Now, the rules for broadcasting political material states that a certain balance must be maintained when an election is called...Rory Bremner slipped under the wire last week to remind us of this fact , saying that from next week he couldn’t describe New Labour as a bunch of nasty, cynical and greedy sons of bitches...without applying the same labels to the other side.

So with Kilroy having spectacularly failed to prove himself as a Good Man whilst visiting a gypsy site, we must now have balance. True, Kilroy is an irrelevance. Furthermore, we have been here before, with politicians trying to play the media in a variety of silly Let’s Pretend scenarios (Michael Portillo living for a week as single mother, for example), but what have they done for us lately?

The answer is obvious. Blair must be filmed on an anti-war march. He must get his hands dirty repainting old For Sale signs, assembling at Hyde Park Corner and chanting slogans such as “Bollocks To Me”. It would be piece of television that would keep Channel Four Top 50 list shows in business for years. In the following excerpt Tony Blair meets a student, inevitably called Rupert.

Blair: And why are you here?

Rupert: Yeah, I’m here because I want to tell Blair that we are sick of him and his warmongering!

Blair: Go on then, I’m Tony Blair, and in a very real sense I’m listening.

Rupert: Ha ha! Yes, very good. But seriously mate, what a shoddy mask. What did you do, drop it in a vat of acid?

Blair: Mask?

Rupert looks closely at the guy and then performs a classic double take...leaping cartoon-like into the air, his back arching and his eyes extending to a yard in length in Blair’s direction whilst he screams like the girlie sidekick in a B-Movie. Then he picks up a shovel.

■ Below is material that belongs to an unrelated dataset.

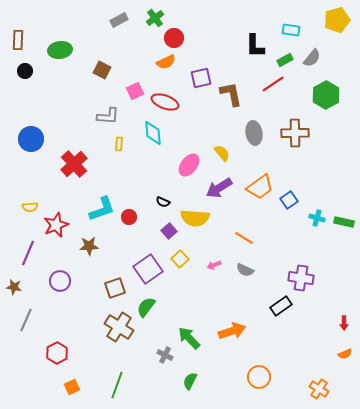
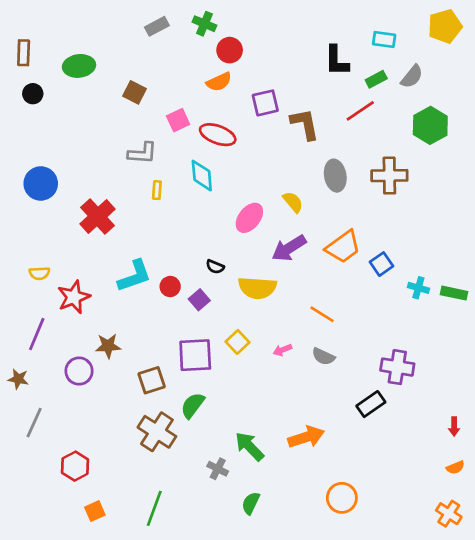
green cross: (155, 18) -> (204, 24), turned -30
purple square: (169, 231) -> (199, 300), moved
brown star: (89, 246) -> (108, 346), moved
purple square: (148, 269) -> (195, 355), turned 32
orange cross: (319, 389) -> (449, 514), moved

Elsewhere, Charles Kennedy could hold his nose and infiltrate the Daily Mail, while Micheel Howard could pop round for tea chez Van Helsing. And bored camera crews would follow them around and producers would lick their lips and viewers would scratch their balls and switch over to Footballers’ Wives. Trouble is, no matter how satisfying it would be for the Dear Leader to be seen toadying up to the peasants, we only watch these things when it stars some twisted jabbering idiot at whom we can laugh and point.

Newsnight was busy last night doing some laughing and pointing of their own. In an exciting new election strand about voter apathy, they spend three minutes sneering at some Nottingham Trent students who live in a house together. Laugh! At the first year student who makes his own clothes. Cry! As the students react to the ponderous line of questioning with clueless sub-Oxbridge opinions. Snigger! As some young people in the north talk in comical non-London accents...

Well, balls to Newsnight. This pisspoor “light-hearted” strand is obnoxious and condescending and consists mainly of intrusive shots of saucepans that Haven’t Been Washed for Days. This is not insight. This is pointless and smug and stinks up this normally respectable programme.

Why should I care? I have no idea, of course, but when good journalism starts to ditch insight for bad stereotyping you have to wonder what the hell is going on. Easy target, them students.

Ah well. There is lots of bad journalism to come, lots of simplistic graphics to dazzle us and lots of politicians trying to twist the reporting to their own benefit. Labour politicians will feature in tedious “What’s On Your iPod?” articles and will fail to give the only dignified answer “who fucking cares?”

But there will be plenty of good journalism too. Interesting analysis, entertaining commentary about desperate vote-grabbing, searing condemnations and thoughtful and useful interviews. And to this I say – to borrow a toe-curling Americanism – bring it on.